● Exercise data
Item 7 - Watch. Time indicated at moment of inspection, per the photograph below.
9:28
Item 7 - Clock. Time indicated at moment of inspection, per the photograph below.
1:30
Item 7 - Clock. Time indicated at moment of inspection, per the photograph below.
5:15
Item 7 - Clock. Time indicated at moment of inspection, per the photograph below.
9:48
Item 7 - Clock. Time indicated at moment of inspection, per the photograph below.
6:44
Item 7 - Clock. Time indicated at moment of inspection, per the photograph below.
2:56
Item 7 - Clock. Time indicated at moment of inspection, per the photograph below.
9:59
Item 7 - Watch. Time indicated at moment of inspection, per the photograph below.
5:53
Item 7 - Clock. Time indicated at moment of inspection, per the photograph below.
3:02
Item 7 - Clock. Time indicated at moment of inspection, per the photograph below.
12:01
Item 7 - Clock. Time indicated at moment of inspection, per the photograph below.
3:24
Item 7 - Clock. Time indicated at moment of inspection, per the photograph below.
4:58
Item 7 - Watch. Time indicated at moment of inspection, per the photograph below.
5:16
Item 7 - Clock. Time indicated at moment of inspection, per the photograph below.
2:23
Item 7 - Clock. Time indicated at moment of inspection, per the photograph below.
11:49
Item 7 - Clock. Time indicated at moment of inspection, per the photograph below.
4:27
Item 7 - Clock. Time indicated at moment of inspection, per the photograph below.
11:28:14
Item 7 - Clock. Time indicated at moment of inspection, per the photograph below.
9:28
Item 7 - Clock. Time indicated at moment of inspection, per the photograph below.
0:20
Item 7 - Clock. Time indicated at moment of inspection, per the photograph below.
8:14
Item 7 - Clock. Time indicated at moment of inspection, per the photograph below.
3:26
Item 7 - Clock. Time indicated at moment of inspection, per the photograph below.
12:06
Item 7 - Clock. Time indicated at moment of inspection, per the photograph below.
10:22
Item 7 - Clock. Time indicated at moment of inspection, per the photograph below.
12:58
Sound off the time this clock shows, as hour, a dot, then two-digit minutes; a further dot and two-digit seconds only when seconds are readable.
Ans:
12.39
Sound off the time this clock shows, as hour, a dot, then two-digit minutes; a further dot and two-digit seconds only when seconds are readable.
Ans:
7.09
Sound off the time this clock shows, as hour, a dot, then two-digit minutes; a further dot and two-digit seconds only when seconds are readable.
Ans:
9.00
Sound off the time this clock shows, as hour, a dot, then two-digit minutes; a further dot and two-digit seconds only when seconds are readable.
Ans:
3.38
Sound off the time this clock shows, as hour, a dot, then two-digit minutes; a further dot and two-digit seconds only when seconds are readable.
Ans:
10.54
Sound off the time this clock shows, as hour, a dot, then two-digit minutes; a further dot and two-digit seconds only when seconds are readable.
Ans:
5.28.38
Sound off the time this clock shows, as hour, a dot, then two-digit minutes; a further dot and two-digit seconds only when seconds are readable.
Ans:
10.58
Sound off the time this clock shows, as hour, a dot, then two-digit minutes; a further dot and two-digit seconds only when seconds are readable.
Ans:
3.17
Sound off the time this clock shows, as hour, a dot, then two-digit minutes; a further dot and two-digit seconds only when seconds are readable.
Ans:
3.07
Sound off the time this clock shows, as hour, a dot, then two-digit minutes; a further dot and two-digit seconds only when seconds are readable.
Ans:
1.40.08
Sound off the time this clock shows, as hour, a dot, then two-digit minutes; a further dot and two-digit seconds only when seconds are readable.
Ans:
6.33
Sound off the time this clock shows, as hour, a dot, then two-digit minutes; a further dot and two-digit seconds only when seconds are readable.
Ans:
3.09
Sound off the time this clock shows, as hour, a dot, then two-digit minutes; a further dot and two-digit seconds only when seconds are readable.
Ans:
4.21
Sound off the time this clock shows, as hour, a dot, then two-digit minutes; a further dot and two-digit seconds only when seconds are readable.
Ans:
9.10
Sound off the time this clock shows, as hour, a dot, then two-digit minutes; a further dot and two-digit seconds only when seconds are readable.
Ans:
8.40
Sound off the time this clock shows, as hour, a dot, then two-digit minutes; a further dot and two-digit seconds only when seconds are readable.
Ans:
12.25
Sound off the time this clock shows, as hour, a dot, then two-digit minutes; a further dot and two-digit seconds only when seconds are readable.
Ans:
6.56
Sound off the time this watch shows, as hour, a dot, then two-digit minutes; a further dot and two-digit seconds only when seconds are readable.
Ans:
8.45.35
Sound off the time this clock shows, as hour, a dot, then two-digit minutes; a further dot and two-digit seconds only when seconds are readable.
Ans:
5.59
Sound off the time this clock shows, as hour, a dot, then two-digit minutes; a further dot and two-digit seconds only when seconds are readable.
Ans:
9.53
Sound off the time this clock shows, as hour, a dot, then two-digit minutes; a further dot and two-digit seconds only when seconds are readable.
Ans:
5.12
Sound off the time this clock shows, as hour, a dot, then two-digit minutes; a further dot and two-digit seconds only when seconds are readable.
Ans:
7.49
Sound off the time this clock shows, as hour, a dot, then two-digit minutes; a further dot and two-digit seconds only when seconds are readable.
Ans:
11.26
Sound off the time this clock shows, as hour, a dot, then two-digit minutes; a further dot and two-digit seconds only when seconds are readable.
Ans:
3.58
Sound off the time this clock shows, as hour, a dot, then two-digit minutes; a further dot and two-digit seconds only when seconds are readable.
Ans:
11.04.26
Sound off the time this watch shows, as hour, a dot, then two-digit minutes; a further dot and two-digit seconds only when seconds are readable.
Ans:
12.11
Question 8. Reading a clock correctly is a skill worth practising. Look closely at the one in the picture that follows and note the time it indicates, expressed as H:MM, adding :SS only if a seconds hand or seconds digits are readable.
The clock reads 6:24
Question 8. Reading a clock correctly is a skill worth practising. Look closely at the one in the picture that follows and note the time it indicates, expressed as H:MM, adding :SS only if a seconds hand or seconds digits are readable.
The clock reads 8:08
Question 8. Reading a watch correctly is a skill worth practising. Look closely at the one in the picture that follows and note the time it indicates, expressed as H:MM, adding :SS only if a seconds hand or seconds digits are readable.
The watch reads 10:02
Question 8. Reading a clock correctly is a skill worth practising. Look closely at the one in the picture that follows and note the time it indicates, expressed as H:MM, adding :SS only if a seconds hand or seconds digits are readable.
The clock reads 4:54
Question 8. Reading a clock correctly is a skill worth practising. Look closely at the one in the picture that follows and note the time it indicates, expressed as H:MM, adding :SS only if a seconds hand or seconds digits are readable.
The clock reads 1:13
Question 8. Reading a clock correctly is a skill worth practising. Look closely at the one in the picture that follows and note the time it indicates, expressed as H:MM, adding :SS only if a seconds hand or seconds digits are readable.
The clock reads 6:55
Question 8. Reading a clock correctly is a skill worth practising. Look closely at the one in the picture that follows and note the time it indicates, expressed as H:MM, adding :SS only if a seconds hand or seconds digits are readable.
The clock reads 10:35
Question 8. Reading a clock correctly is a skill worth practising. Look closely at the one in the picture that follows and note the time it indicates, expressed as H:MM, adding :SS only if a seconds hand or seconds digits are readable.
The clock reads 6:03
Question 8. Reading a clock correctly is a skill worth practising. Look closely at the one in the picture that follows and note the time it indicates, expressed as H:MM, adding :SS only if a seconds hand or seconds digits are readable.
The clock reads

● Work to complete
Pull out every row above that contains the word "reads". Treat uppercase and lowercase letters as different.

● Response to this task
The clock reads 6:24
The clock reads 8:08
The watch reads 10:02
The clock reads 4:54
The clock reads 1:13
The clock reads 6:55
The clock reads 10:35
The clock reads 6:03
The clock reads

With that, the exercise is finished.